── Exercise inputs
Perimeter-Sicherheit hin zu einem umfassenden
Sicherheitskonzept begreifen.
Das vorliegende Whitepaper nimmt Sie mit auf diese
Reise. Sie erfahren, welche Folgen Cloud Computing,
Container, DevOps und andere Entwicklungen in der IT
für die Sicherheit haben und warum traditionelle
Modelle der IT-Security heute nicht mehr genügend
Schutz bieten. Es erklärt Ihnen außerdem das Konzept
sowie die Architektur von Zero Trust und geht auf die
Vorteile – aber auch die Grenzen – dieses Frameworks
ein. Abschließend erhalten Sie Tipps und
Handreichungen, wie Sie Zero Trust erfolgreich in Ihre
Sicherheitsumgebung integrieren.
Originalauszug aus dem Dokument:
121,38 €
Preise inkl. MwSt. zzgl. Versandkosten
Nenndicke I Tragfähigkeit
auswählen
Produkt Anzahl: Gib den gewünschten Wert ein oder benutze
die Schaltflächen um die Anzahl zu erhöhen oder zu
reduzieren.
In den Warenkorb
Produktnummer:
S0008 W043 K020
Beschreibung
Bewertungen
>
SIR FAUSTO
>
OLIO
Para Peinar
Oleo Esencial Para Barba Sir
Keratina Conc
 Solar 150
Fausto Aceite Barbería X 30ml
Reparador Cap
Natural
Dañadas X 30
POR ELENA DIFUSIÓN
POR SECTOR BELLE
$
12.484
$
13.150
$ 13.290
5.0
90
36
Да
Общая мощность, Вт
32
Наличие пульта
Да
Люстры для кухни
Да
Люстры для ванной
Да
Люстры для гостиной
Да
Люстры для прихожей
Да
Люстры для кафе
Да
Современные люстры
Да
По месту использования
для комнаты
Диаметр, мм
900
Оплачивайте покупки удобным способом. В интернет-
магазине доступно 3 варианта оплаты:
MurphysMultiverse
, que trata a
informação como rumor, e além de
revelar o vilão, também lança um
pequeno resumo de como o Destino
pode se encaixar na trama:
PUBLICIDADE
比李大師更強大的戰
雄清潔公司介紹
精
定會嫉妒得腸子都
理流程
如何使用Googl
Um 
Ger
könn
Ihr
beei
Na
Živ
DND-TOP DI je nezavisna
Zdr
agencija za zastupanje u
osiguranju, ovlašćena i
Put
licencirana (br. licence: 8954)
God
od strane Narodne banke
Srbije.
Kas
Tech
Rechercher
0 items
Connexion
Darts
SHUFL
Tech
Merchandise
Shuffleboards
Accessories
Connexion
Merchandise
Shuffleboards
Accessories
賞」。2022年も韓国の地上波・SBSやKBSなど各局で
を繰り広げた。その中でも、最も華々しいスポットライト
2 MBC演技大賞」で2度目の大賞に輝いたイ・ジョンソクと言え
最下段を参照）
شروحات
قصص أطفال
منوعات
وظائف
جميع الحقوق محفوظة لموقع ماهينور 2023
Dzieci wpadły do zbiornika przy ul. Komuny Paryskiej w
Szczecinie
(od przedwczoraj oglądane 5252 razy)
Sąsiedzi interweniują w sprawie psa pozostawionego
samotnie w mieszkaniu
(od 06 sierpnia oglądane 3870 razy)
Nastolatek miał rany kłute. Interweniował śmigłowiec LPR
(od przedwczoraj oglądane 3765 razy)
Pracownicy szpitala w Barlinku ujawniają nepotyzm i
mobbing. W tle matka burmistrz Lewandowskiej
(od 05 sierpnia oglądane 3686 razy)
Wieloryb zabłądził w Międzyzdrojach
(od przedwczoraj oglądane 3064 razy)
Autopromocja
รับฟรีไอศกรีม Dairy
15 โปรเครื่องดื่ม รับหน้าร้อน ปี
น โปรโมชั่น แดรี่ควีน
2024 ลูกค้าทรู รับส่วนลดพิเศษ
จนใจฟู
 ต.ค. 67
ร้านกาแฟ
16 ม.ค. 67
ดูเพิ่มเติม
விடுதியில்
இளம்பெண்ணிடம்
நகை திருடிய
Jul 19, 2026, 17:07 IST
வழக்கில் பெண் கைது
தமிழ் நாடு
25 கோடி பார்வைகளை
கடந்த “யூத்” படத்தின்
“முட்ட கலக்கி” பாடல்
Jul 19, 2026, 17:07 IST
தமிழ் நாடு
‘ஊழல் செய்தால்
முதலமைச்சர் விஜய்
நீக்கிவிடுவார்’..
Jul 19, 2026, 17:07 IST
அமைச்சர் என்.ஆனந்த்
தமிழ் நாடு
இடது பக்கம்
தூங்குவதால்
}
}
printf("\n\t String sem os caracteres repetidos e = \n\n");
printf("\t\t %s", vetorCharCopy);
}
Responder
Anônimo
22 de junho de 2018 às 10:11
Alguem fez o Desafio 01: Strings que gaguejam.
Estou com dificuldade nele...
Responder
────
Can you rewrite all of the records above, renaming each "Connexion" to "Connection" and leaving everything else as it is?

Perimeter-Sicherheit hin zu einem umfassenden
Sicherheitskonzept begreifen.
Das vorliegende Whitepaper nimmt Sie mit auf diese
Reise. Sie erfahren, welche Folgen Cloud Computing,
Container, DevOps und andere Entwicklungen in der IT
für die Sicherheit haben und warum traditionelle
Modelle der IT-Security heute nicht mehr genügend
Schutz bieten. Es erklärt Ihnen außerdem das Konzept
sowie die Architektur von Zero Trust und geht auf die
Vorteile – aber auch die Grenzen – dieses Frameworks
ein. Abschließend erhalten Sie Tipps und
Handreichungen, wie Sie Zero Trust erfolgreich in Ihre
Sicherheitsumgebung integrieren.
Originalauszug aus dem Dokument:
121,38 €
Preise inkl. MwSt. zzgl. Versandkosten
Nenndicke I Tragfähigkeit
auswählen
Produkt Anzahl: Gib den gewünschten Wert ein oder benutze
die Schaltflächen um die Anzahl zu erhöhen oder zu
reduzieren.
In den Warenkorb
Produktnummer:
S0008 W043 K020
Beschreibung
Bewertungen
>
SIR FAUSTO
>
OLIO
Para Peinar
Oleo Esencial Para Barba Sir
Keratina Conc
 Solar 150
Fausto Aceite Barbería X 30ml
Reparador Cap
Natural
Dañadas X 30
POR ELENA DIFUSIÓN
POR SECTOR BELLE
$
12.484
$
13.150
$ 13.290
5.0
90
36
Да
Общая мощность, Вт
32
Наличие пульта
Да
Люстры для кухни
Да
Люстры для ванной
Да
Люстры для гостиной
Да
Люстры для прихожей
Да
Люстры для кафе
Да
Современные люстры
Да
По месту использования
для комнаты
Диаметр, мм
900
Оплачивайте покупки удобным способом. В интернет-
магазине доступно 3 варианта оплаты:
MurphysMultiverse
, que trata a
informação como rumor, e além de
revelar o vilão, também lança um
pequeno resumo de como o Destino
pode se encaixar na trama:
PUBLICIDADE
比李大師更強大的戰
雄清潔公司介紹
精
定會嫉妒得腸子都
理流程
如何使用Googl
Um 
Ger
könn
Ihr
beei
Na
Živ
DND-TOP DI je nezavisna
Zdr
agencija za zastupanje u
osiguranju, ovlašćena i
Put
licencirana (br. licence: 8954)
God
od strane Narodne banke
Srbije.
Kas
Tech
Rechercher
0 items
Connection
Darts
SHUFL
Tech
Merchandise
Shuffleboards
Accessories
Connection
Merchandise
Shuffleboards
Accessories
賞」。2022年も韓国の地上波・SBSやKBSなど各局で
を繰り広げた。その中でも、最も華々しいスポットライト
2 MBC演技大賞」で2度目の大賞に輝いたイ・ジョンソクと言え
最下段を参照）
شروحات
قصص أطفال
منوعات
وظائف
جميع الحقوق محفوظة لموقع ماهينور 2023
Dzieci wpadły do zbiornika przy ul. Komuny Paryskiej w
Szczecinie
(od przedwczoraj oglądane 5252 razy)
Sąsiedzi interweniują w sprawie psa pozostawionego
samotnie w mieszkaniu
(od 06 sierpnia oglądane 3870 razy)
Nastolatek miał rany kłute. Interweniował śmigłowiec LPR
(od przedwczoraj oglądane 3765 razy)
Pracownicy szpitala w Barlinku ujawniają nepotyzm i
mobbing. W tle matka burmistrz Lewandowskiej
(od 05 sierpnia oglądane 3686 razy)
Wieloryb zabłądził w Międzyzdrojach
(od przedwczoraj oglądane 3064 razy)
Autopromocja
รับฟรีไอศกรีม Dairy
15 โปรเครื่องดื่ม รับหน้าร้อน ปี
น โปรโมชั่น แดรี่ควีน
2024 ลูกค้าทรู รับส่วนลดพิเศษ
จนใจฟู
 ต.ค. 67
ร้านกาแฟ
16 ม.ค. 67
ดูเพิ่มเติม
விடுதியில்
இளம்பெண்ணிடம்
நகை திருடிய
Jul 19, 2026, 17:07 IST
வழக்கில் பெண் கைது
தமிழ் நாடு
25 கோடி பார்வைகளை
கடந்த “யூத்” படத்தின்
“முட்ட கலக்கி” பாடல்
Jul 19, 2026, 17:07 IST
தமிழ் நாடு
‘ஊழல் செய்தால்
முதலமைச்சர் விஜய்
நீக்கிவிடுவார்’..
Jul 19, 2026, 17:07 IST
அமைச்சர் என்.ஆனந்த்
தமிழ் நாடு
இடது பக்கம்
தூங்குவதால்
}
}
printf("\n\t String sem os caracteres repetidos e = \n\n");
printf("\t\t %s", vetorCharCopy);
}
Responder
Anônimo
22 de junho de 2018 às 10:11
Alguem fez o Desafio 01: Strings que gaguejam.
Estou com dificuldade nele...
Responder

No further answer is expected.